Your instructions: Check each line of the material below for "Sleeves" and copy those where it appears.

Dataset content:
Segment Open

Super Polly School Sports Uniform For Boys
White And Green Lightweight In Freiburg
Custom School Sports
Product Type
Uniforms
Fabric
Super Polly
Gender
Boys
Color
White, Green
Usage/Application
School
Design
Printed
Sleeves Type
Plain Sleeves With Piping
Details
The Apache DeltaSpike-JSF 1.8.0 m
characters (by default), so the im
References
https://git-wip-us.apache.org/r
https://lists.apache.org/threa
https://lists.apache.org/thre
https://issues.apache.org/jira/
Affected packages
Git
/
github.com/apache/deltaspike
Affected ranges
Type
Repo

Segment Closed
Segment Open

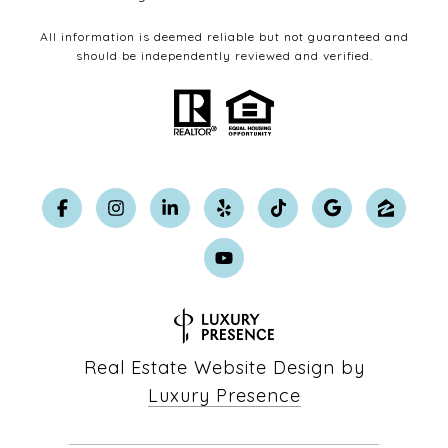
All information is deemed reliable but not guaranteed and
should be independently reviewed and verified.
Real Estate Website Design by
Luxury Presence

Segment Closed

Written response:
Sleeves Type
Plain Sleeves With Piping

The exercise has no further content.